Files and applications are served by 12 Windows, nine Sun and four Linux servers. Back-ups and file archives reside on servers with high-capacity Serial ATA drives in St-Hubert and at the Ottawa office, while older and reference data are backed up to Dell-branded ADIC Scalar 10K 800 network controlled tape libraries at either of the two locations.
According to Dell Canada server brand manager Bryan Rusche, the automated libraries have the advantage of providing a reliable archive medium while liberating IT staff from the mundane chores of shuffling tape. “”Tape is an ideal medium for this,”” he says. “”It’s cheap and has low data corruption. And generational back-ups can be stored off-site.””
The whole system is based on a mixed Ethernet local area network (LAN) and Fibre Channel storage area network (SAN) infrastructure. “”When we finally decided to link all of these systems, it was quite an experience,”” Dominique says. “”We started to do all kinds of fancy things, like direct back-up, so we had to build a more solid SAN.””
Most of the critical storage, including the high-performance disk towers, most of the servers in the St-Hubert server room, back-up arrays and tape libraries is connected to a 2Gb Fibre Channel backbone through Brocade switches. The separate Space Operations system is a 1Gb fabric, linked to the rest of the main SAN through a 2Gb connection. Replication between between Ottawa and the main base is carried over a 100Mb wide area network connection.
The pipe is important
The big data pipes aren’t just a concession to the “”more and faster”” school of IT thought, however. There’s little point to running resource-intensive applications like simulations and modelling and investing in high-capacity, high-performance storage and pumping data through the networking equivalent of a drinking straw.
“”If you’re going to run an application on a database server, all the application intelligence is on the server, but the data — and there could be a lot of it — is on the disk towers,”” Rusche says. “”That’s where the pipe becomes important. As you add servers and more data to the network, you don’t want the network to be the bottleneck.””
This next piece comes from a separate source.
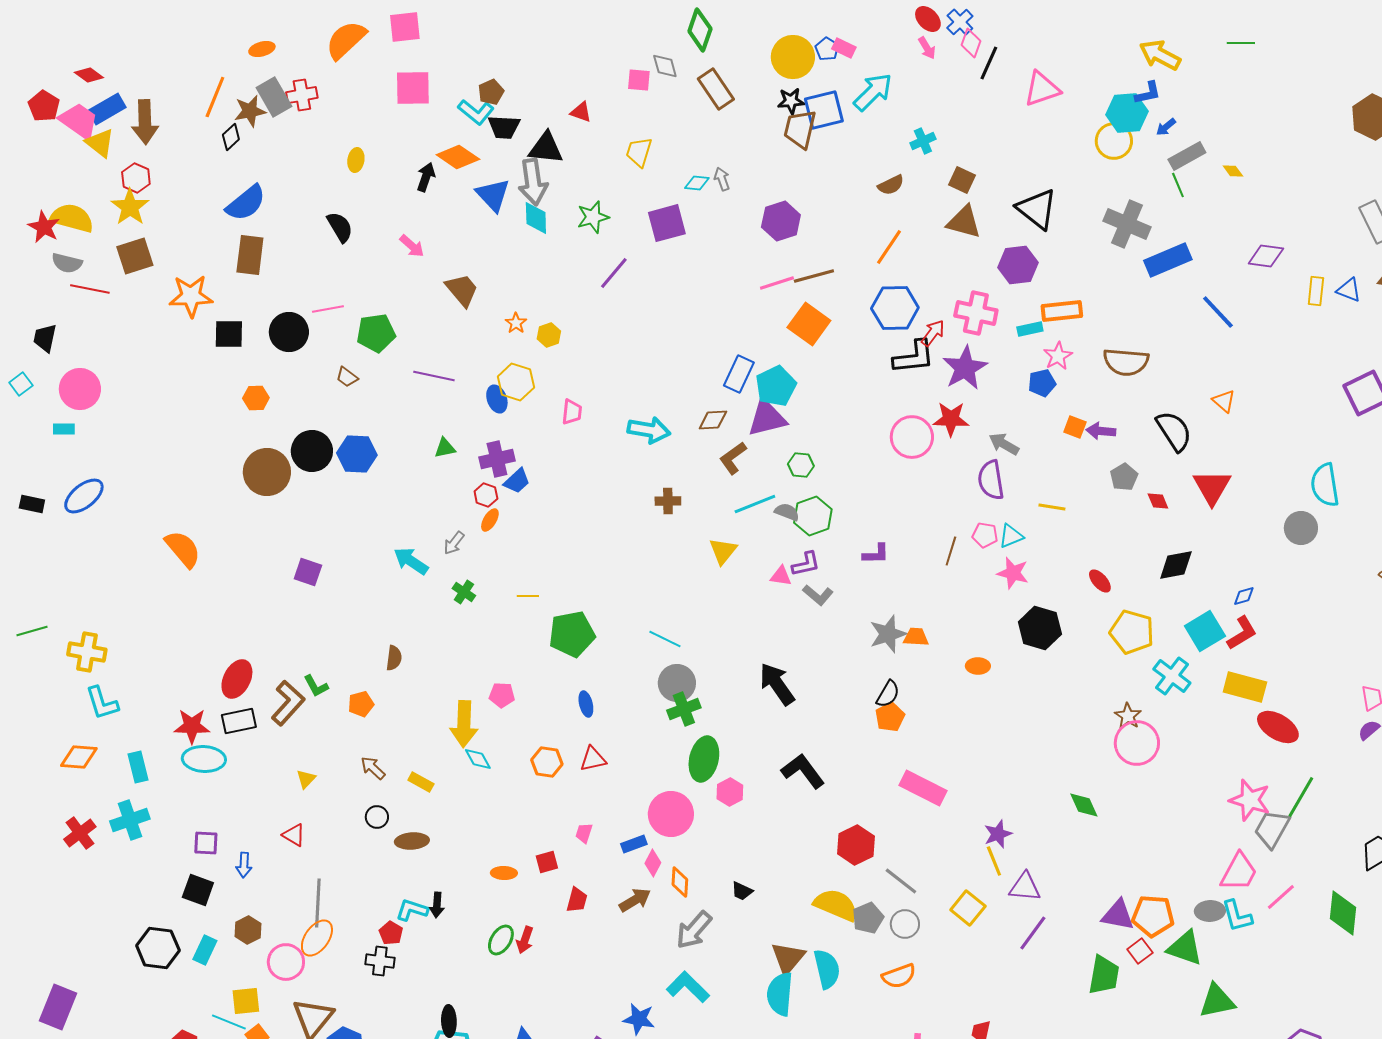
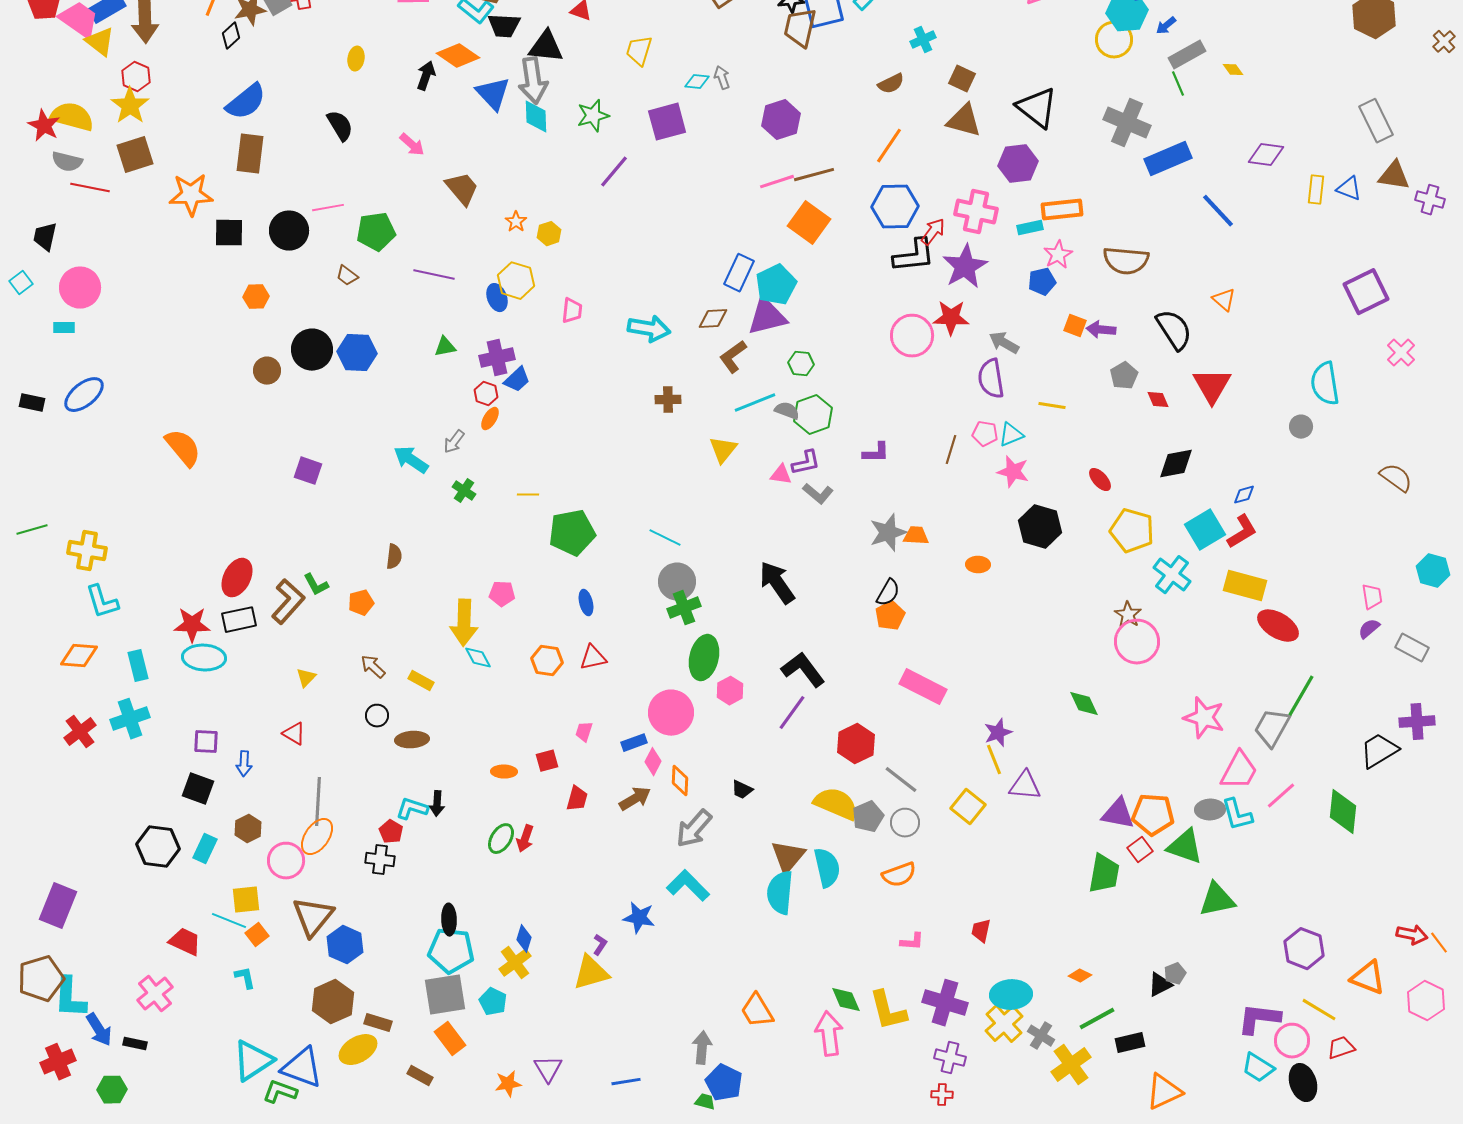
brown circle: (267, 472) -> (267, 371), size x0.6
gray circle: (1301, 528) -> (1301, 427), size x0.7
pink star: (1250, 800) -> (1204, 718), moved
purple line: (1033, 933) -> (792, 713), moved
Although the CSA’s original upgrade requirement was for faster, safer back-up, having a high-performance SAN running on the principle of tiered storage has produced real operational benefits and efficiencies. “”It’s easier to back up, of course, and it decreases our back-up and restore times, but there’s more to it than that,”” Dominique says. “”Centralized storage is faster to administer, and we’re able to satisfy users with performance, security and availability. Networked storage is the way.””
The Space Agency also “”put a lot of room for expansion in the requirement,”” Dominique says, noting that the project continues to be a kind of work in progress.
Dominique expects rapid growth in the Agency’s storage requirements and has already purchased storage resource management software to provide dynamic allocation and virtualization. The next step will be to move a full-blown HSM system in the near future.